▶ [What you are asked to do]: Report every line of the records that includes the word "general".

· · · · · · ·

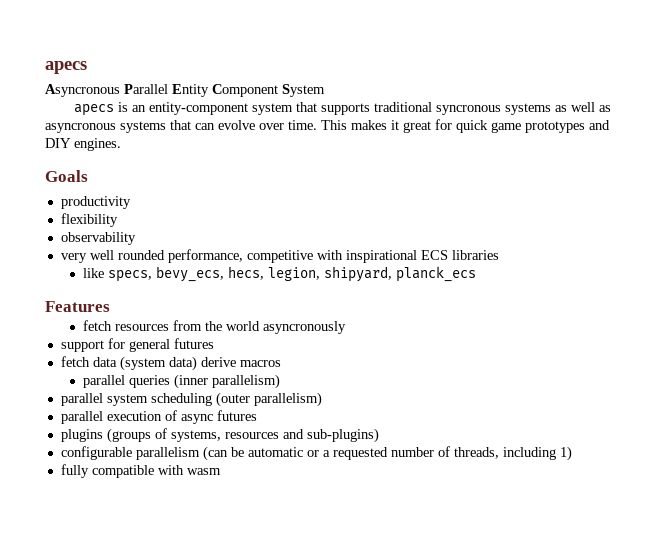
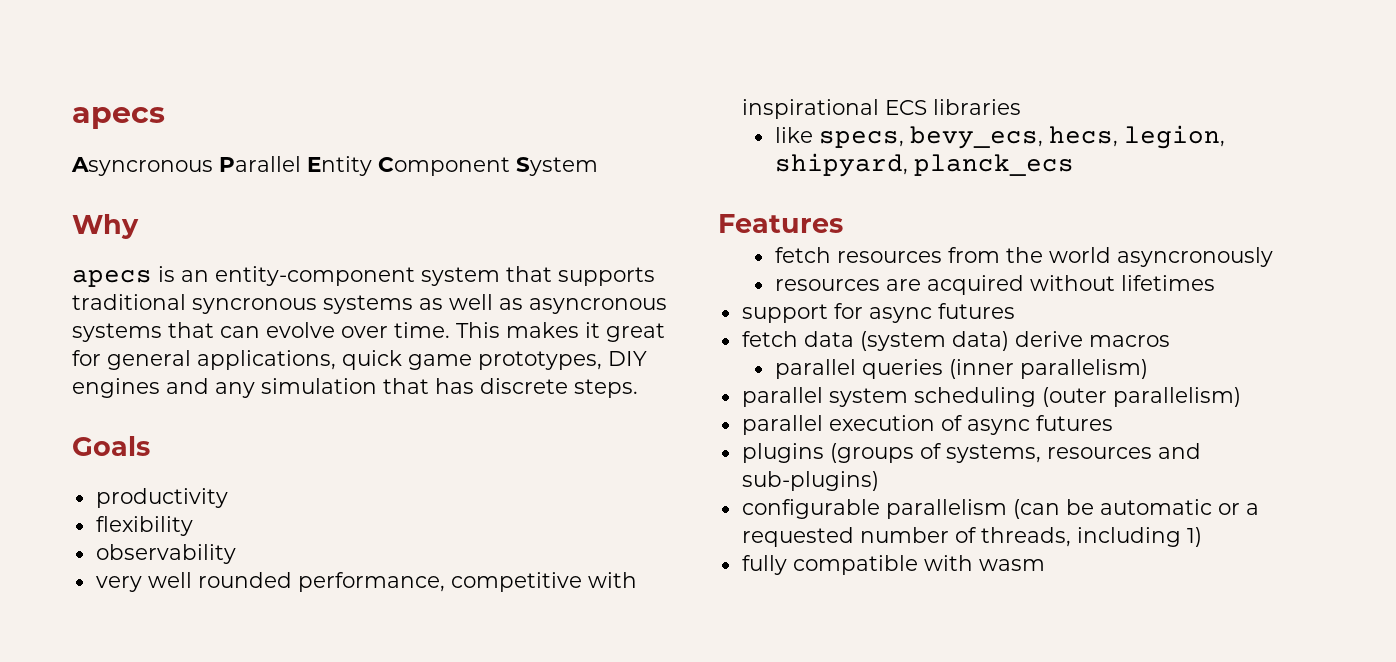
(325, 90) none -> [72,214,139,239] // Why
[456,120,610,133] [45,138,121,151] quick game prototypes and DIY engines. -> [107,350,647,370] [72,378,638,398] general applications, quick game prototypes, DIY engines and any simulation that has discrete steps.
(346, 327) none -> [774,275,1215,295] // resources are acquired without lifetimes
[128,339,170,352] general -> [868,307,932,323] async

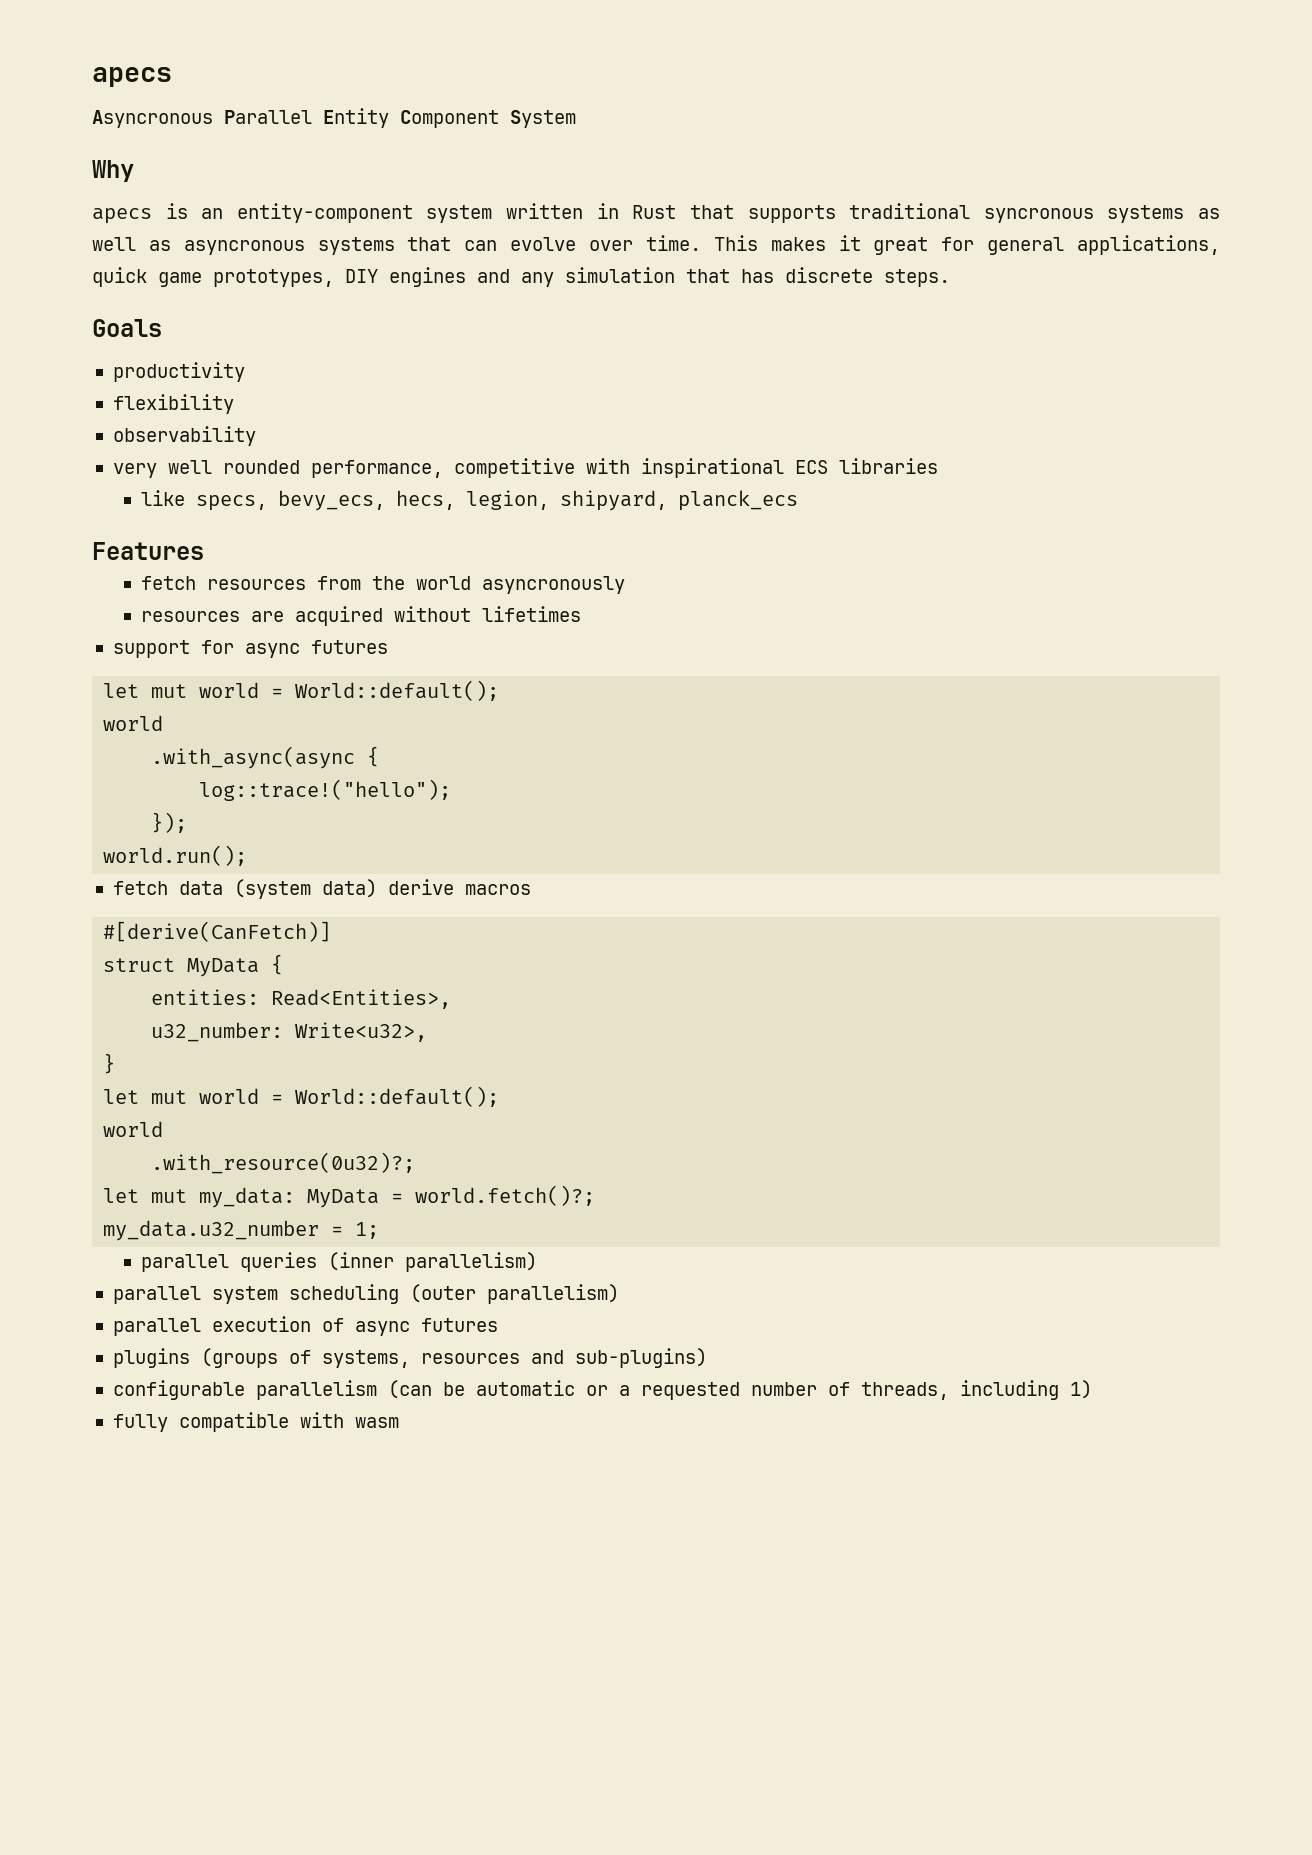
(500, 276) none -> [506,203,677,219] written in Rust
(1015, 311) none -> [103,680,500,701] [103,715,164,731] [151,746,380,769] [199,779,452,801] [151,812,188,833] [103,845,248,866] // let mut world = World::default(); // world // .with_async(async { // log::trace!("hello"); // }); // world.run();
(1170, 341) none -> [103,921,332,942] [103,954,284,977] [151,989,452,1009] [151,1022,428,1042] [103,1053,116,1074] [103,1086,500,1107] [103,1121,164,1137] [151,1152,416,1174] [103,1185,596,1208] [103,1220,380,1241] // #[derive(CanFetch)] // struct MyData { // entities: Read<Entities>, // u32_number: Write<u32>, // } // let mut world = World::default(); // world // .with_resource(0u32)?; // let mut my_data: MyData = world.fetch()?; // my_data.u32_number = 1;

· · · · · · ·

▶ [Answer to the problem]:
[456,120,610,133] [45,138,121,151] quick game prototypes and DIY engines. -> [107,350,647,370] [72,378,638,398] general applications, quick game prototypes, DIY engines and any simulation that has discrete steps.
[128,339,170,352] general -> [868,307,932,323] async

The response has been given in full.